The music is as important as the language in these movies. In Diner and American Graffiti and Radio Days, pop and rock bring back the moods of fading eras; in Mean Streets, the mostly febrile rock brilliantly sets off director Scorsese's jolting camera moves and helps ignite his explosive talent.

Putting all the elements of film at the service of their memories, autobiographical moviemakers at best transform their private obsessions into public worlds rich with fantasy and revelation. Resting on a chunk of the writer's or director's real-life experience -- usually childhood and adolescence, the time of first contact with the eternal verities and, even more stimulating, the eternal mysteries -- these movies comprise just as identifiable and varied a genre as gangster or cowboy films.

American Graffiti (1973). George Lucas' nostalgic memories of growing up with carhops, cruising, hot rods and hoods produced a film that sent the whole country into an early-'60s flashback. Other filmmakers swiftly imitated its in-and-out, vignette style and nonstop rock oldies soundtrack.

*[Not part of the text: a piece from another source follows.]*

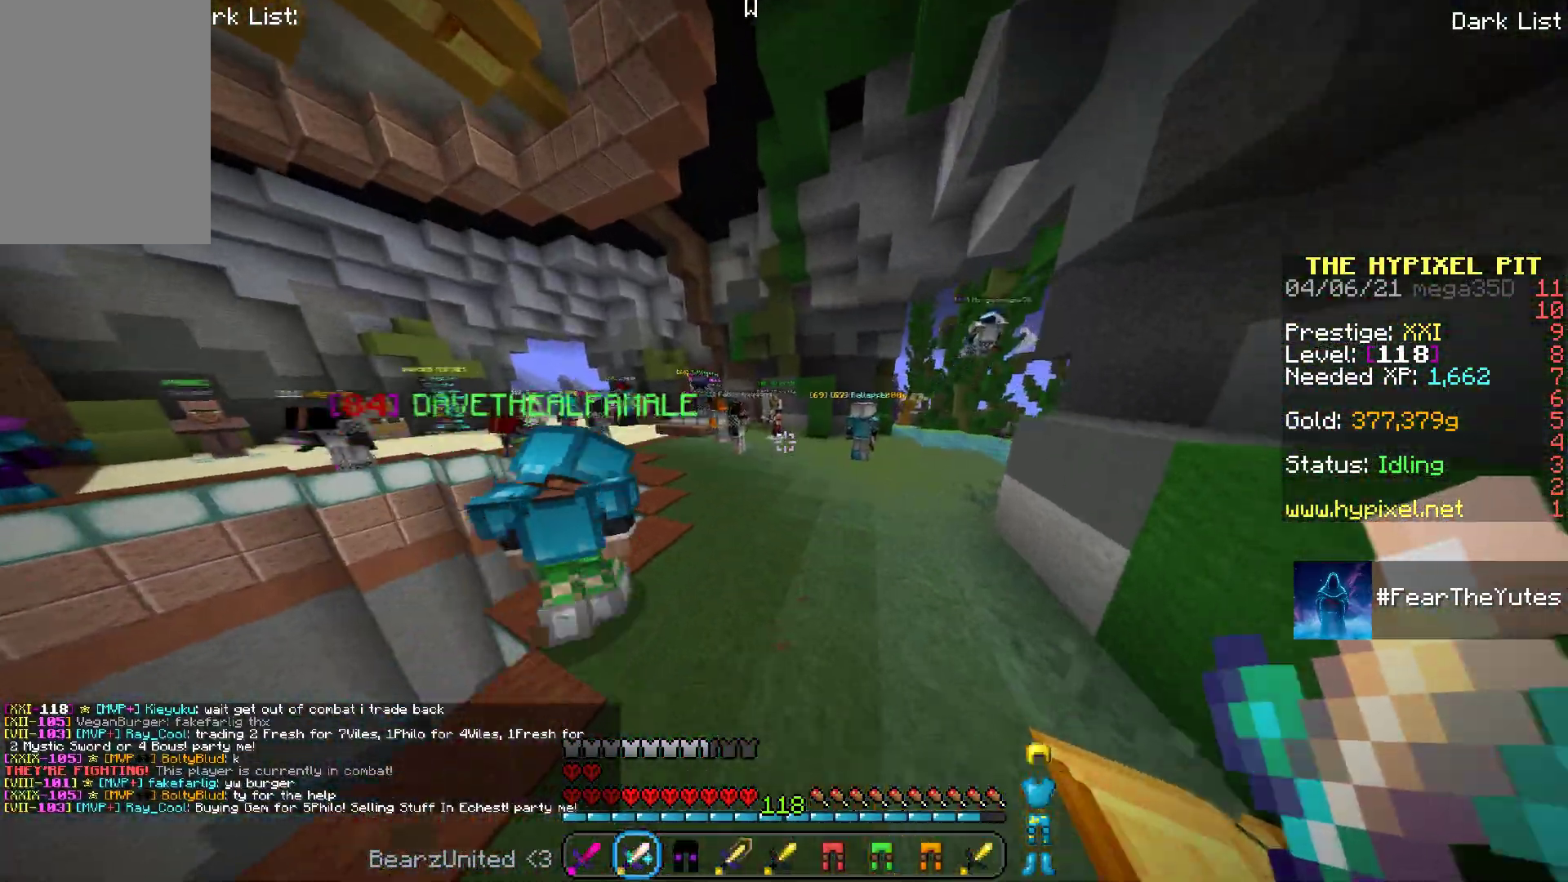
{"keys": ["a", "d", "space", "w"], "mouse": [], "events": [[33, "a", "up"], [50, "a", "down"]]}
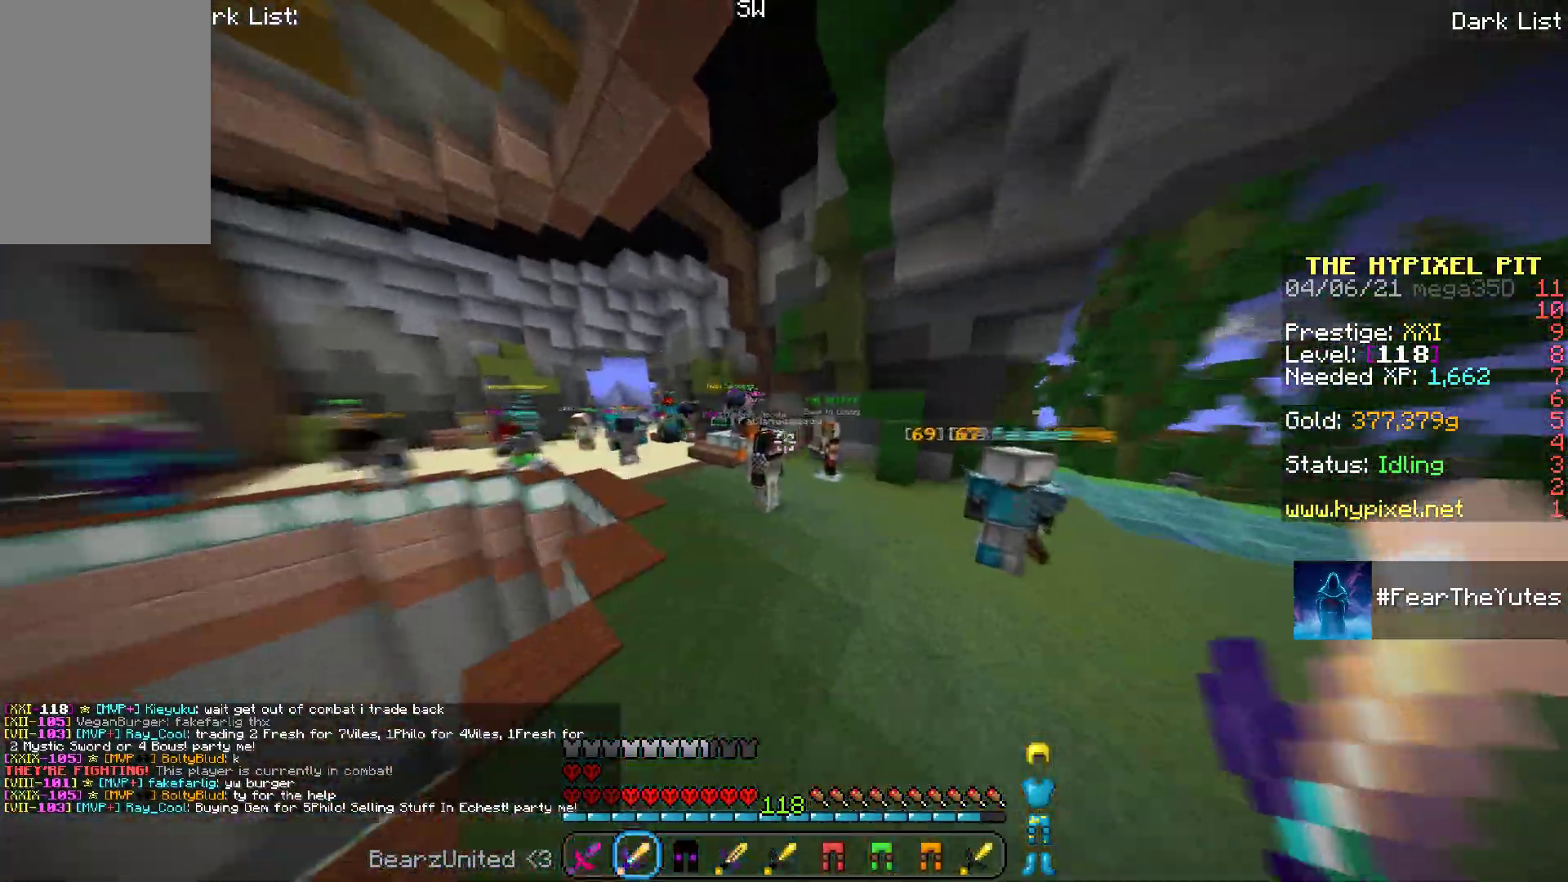
{"keys": ["a", "d", "space", "w"], "mouse": [], "events": [[100, "d", "up"], [133, "d", "down"]]}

Some of Lucas' characters -- the nerd, the dumb blonde, the hot-rodder -- were stock even in 1962, the year of the story. But Lucas reanimates the cliches, using them to externalize and flesh out the cruising mindset of his teen era. And the rock 'n' roll rhythms provided by the constant aural presence of legendary D.J. Wolfman Jack gives Graffiti a souped-up engine of its own. This movie recaptured the idea of teen years being fun --- a notion that has since gotten way out of hand. The uncanny casting of Ron Howard, Cindy Williams, Richard Dreyfuss, Paul Le Mat, Harrison Ford, Charles Martin Smith and Candy Clark ensured Graffiti's place in history. By now, it, too, is a nostalgic memory.

Mean Streets (1973). Scorsese co-wrote and filmed his Little Italy Graffiti in hot blood. A breakthrough movie, starring Harvey Keitel as the would-be street saint Charles -- a mob kid on the rise -- and Robert De Niro as Johnny Boy, his out-of-control friend, Mean Streets captures the tension and confusion of New York in extremis. Its vision of a claustrophobic, unjust criminal subculture still shocks starry-eyed fans of The Godfather. The conflict raging in the hero's skull, between his religious sensibility and his pursuit of success, mirrors the cloudy idealism and compromise that afflicted many Americans in the Vietnam-Watergate era.